## - Interval Bisection

With this method we repeatedly bisect the interval containing the root in order to improve the approximation.

LESSON 1
Given that $$x^3-3x^2=1-x$$ has a root between 2 and 3, find this root to 1 decimal place using the bisection method.
SOLUTION
$x^3-3x^2=1-x$
Rewrite the equation in the form $$f(x)=0$$
$x^3-3x^2+x-1=0$
Let $$f(x)=x^3-3x^2+x-1$$
$f(2)=2^3-3(2)^2+2-1=-3$
$f(3)=3^3-3(3)^2+3-1=2$
• Determine the midpoint of this interval in which the root lies.

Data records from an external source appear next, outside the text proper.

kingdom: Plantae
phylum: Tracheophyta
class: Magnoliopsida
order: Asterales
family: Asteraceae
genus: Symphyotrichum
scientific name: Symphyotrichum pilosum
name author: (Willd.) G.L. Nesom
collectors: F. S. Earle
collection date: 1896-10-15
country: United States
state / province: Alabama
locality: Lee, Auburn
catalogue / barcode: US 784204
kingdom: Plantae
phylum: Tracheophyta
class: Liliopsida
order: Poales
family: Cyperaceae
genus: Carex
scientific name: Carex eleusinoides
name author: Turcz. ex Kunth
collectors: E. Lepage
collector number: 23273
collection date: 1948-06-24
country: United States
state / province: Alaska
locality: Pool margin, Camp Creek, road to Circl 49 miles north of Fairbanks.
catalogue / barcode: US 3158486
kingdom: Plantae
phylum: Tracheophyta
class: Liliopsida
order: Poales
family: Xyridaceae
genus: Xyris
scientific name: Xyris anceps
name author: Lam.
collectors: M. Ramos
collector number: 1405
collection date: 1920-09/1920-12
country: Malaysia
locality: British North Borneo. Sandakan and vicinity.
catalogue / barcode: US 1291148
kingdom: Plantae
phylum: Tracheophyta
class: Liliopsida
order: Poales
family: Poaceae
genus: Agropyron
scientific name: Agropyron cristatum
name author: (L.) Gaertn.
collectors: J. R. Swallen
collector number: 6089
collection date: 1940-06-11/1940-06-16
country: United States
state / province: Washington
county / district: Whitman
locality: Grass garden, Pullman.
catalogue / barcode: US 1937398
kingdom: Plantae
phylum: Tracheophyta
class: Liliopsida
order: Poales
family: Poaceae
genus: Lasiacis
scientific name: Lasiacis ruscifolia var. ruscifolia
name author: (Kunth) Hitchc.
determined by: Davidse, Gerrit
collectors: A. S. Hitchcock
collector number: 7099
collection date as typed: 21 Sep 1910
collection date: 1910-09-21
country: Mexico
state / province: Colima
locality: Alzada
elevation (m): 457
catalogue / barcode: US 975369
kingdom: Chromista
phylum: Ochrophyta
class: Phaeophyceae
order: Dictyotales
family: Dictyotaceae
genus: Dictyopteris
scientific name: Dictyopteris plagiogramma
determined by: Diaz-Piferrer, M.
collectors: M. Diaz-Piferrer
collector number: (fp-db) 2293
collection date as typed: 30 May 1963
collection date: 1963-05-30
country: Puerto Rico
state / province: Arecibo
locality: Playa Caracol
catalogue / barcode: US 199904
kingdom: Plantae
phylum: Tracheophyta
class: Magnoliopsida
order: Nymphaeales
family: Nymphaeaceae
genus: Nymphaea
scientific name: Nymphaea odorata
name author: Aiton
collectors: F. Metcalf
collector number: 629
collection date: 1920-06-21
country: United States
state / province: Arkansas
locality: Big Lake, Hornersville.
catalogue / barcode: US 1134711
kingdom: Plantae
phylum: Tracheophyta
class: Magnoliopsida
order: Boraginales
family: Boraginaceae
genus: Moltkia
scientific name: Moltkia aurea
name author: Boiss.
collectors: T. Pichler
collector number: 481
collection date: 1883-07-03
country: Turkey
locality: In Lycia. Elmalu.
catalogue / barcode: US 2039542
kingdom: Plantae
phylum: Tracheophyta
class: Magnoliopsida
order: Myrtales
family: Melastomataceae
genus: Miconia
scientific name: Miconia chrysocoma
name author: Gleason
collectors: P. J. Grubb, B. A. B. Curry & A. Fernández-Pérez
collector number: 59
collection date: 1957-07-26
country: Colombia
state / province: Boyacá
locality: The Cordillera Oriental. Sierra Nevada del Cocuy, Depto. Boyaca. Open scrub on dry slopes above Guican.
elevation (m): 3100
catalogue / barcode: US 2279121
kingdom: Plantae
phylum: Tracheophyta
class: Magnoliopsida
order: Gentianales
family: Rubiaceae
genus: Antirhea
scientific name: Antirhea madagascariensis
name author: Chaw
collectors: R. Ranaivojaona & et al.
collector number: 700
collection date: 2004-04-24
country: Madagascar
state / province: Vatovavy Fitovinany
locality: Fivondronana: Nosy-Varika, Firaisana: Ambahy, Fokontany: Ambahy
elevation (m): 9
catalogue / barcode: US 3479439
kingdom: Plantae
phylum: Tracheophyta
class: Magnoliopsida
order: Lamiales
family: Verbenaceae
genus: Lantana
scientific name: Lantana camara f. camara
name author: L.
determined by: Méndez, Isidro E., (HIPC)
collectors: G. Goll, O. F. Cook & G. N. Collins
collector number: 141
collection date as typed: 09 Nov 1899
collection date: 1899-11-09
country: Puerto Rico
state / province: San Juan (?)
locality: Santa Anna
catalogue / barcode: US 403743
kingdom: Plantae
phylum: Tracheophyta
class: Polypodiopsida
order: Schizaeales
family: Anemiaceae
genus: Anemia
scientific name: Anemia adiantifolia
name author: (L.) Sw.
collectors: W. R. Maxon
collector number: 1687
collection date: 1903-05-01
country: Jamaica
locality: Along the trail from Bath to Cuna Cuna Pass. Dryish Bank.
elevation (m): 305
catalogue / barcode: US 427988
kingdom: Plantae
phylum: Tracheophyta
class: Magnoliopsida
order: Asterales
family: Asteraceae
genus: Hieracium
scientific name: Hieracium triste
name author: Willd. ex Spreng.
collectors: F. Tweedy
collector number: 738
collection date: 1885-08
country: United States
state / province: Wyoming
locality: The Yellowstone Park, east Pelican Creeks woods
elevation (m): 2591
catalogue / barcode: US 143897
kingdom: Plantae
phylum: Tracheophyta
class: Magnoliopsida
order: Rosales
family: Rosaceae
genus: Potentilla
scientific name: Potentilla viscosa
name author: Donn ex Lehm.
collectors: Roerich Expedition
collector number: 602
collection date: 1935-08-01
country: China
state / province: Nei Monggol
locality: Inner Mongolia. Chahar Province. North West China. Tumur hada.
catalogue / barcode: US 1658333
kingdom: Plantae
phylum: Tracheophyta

Mid – point of interval is 2.5
$f(2.5)=2.5^3-3(2.5)^2+2.5-1=-1.625$
• Since there is a sign change between 2.5 and 3 the root occurs within this interval. We therefore now bisect this interval. Mid – point is 2.75
$f(2.75)=2.75^3-3(2.75)^2+2.75-1$
$=-0.140625$
• Due to sign changes the root must be in the interval 2.75 and 3.
Mid – point is 2.875
$f(2.875)=2.875^3-3(2.875)^2+2.875-1=0.8418$
• Due to sign changes the root is between 2.75 and 2.875
Mid – point is 2.8125
$f(2.8125)=2.8125^3-3(2.8125)^2+2.8125-1=0.33$
Therefore, root lies between 2.75 and 2.8125. When these 2 values are rounded to 1 decimal place the answers are both 2.8. Consequently, the root is approximately 2.8.